Penguin had a significant impact on the industry, and in combination with Hummingbird, introduced in October, spells the end for dubious SEO practice. Hummingbird was designed to improve the accuracy of search results, particularly when taking into account more conversational search terms and voice search capabilities – key changes in people’s online behaviour. With the ability to better understand natural language rather than simple search terms, the Hummingbird algorithm takes into account a number of factors. These factors include the value the page provides to the searcher, whether the page itself is unique, well regarded by others, presented in the best format for the searcher and whether the location of the business serving the results is relevant for the searcher.
Google’s move to a deeper understanding of web content in this way means that online businesses with websites designed to provide keyword matches to a range of search terms will lose out, whilst sites that provide detailed, useful and highly regarded content will win.
These changes place an emphasis on the importance of quality content on websites, which in turn requires a completely new approach. Rather than looking for ‘quick wins’ businesses need to carefully consider the value of what they publish to those reading it, an ethos which harks back to the PR and marketing activities employed pre-digital and SEO days. These changes have also affirmed the value of these activities – often outsourced, in optimising business’s Google rankings.
Valuable contents
As PR and marketing content is designed to work using the principles of psychology; understanding the behaviours and motivations of potential customers to guide them towards and through the purchasing process, so should online content. Examples of improved content include building in common customer service query and site search information, testing site usability and taking into account online reviews of the business. Presenting useful information to target audiences in easily usable formats - which have different benefits at different stages of the conversion funnel - such as whitepapers, online tools, infographics and mobile apps, is excellent content marketing practice.
In order to succeed within this new landscape, rather than keyword focussed SEO, digital marketers are now focussing on segmenting their target audiences into personas and understanding the way these personas conduct search queries. They are examining their behaviours, interests and preferences in the same way that marketers and PR professionals would research their audience at the outset of a creative campaign. Relationship building with key target sites and publications and differentiating the product or service through content targeted at them - again echoing PR techniques, is also crucial.

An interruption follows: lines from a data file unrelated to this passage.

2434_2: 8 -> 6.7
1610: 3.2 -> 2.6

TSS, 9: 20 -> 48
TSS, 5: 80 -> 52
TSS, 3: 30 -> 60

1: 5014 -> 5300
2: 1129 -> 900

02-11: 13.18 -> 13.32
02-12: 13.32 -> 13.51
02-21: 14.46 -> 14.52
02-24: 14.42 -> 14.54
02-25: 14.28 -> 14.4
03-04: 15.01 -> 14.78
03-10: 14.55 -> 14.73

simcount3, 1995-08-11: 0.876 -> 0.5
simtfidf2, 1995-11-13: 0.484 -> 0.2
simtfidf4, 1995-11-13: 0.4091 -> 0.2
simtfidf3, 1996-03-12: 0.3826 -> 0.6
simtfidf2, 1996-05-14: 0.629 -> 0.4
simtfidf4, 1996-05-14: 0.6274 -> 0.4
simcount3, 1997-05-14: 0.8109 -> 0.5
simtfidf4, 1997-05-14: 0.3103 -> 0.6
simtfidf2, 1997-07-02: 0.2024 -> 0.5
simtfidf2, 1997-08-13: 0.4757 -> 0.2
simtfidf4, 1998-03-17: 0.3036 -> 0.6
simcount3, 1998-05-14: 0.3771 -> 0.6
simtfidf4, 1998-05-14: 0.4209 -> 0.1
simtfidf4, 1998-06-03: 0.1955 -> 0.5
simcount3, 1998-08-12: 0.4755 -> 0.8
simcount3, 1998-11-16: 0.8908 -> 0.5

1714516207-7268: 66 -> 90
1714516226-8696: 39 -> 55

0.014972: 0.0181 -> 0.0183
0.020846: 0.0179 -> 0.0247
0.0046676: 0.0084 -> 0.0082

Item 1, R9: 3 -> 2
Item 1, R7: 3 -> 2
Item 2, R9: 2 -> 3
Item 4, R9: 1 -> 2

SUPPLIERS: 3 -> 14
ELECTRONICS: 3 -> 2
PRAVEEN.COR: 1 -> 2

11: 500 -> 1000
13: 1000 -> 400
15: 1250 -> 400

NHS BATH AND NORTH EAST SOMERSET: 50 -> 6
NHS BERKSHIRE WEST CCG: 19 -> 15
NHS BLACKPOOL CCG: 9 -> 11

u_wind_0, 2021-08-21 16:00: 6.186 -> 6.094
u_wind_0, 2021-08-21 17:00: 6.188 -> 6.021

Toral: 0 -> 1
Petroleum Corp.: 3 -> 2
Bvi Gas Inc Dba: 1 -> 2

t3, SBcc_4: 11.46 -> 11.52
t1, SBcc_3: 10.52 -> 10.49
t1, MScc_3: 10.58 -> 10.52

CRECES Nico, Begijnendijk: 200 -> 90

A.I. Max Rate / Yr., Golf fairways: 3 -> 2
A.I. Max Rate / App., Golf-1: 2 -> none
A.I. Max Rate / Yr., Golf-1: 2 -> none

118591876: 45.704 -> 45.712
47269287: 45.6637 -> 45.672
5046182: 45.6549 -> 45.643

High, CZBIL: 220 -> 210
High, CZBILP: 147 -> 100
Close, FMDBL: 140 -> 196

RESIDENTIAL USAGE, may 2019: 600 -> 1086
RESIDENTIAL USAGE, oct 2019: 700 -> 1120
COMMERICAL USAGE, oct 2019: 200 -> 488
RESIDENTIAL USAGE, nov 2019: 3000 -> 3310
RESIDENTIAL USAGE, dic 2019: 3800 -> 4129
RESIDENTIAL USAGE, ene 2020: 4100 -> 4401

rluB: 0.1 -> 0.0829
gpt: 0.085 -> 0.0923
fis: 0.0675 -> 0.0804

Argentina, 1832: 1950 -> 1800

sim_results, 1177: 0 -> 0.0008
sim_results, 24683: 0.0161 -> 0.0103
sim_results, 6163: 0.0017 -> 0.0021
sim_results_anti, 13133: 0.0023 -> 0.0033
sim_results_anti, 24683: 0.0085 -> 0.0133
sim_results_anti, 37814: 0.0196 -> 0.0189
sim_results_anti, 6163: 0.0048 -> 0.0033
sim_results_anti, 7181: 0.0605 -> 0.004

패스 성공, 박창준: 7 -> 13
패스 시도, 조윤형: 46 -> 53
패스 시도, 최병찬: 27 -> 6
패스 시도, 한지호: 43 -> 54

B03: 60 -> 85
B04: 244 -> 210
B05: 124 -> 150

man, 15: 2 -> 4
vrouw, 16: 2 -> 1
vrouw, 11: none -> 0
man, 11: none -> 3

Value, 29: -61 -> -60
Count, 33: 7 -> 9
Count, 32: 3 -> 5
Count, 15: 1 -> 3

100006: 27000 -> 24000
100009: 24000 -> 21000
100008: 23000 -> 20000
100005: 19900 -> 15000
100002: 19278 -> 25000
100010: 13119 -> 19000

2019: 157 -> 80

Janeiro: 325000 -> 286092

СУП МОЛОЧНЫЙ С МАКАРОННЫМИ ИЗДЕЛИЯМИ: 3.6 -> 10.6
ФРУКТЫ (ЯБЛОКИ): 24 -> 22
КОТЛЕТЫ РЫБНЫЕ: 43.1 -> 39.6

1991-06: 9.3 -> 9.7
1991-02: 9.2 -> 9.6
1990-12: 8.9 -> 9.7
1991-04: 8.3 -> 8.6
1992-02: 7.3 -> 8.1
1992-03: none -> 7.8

The ‘new world’ of search presents many opportunities for businesses, not least of all the chance to create real brand affinity with customers and differentiate themselves as a firm which has a true understanding of what makes it stand out, and how that relates to what makes its customers tick.
Done successfully, the creation of this quality content will help guide customers through to a purchase or transaction process, as well as building lasting, meaningful relationships with them which form the basis of a strong, dedicated customer base which will last for years to come.
By Kathryn Dawson, Creative Director at Strategy Digital.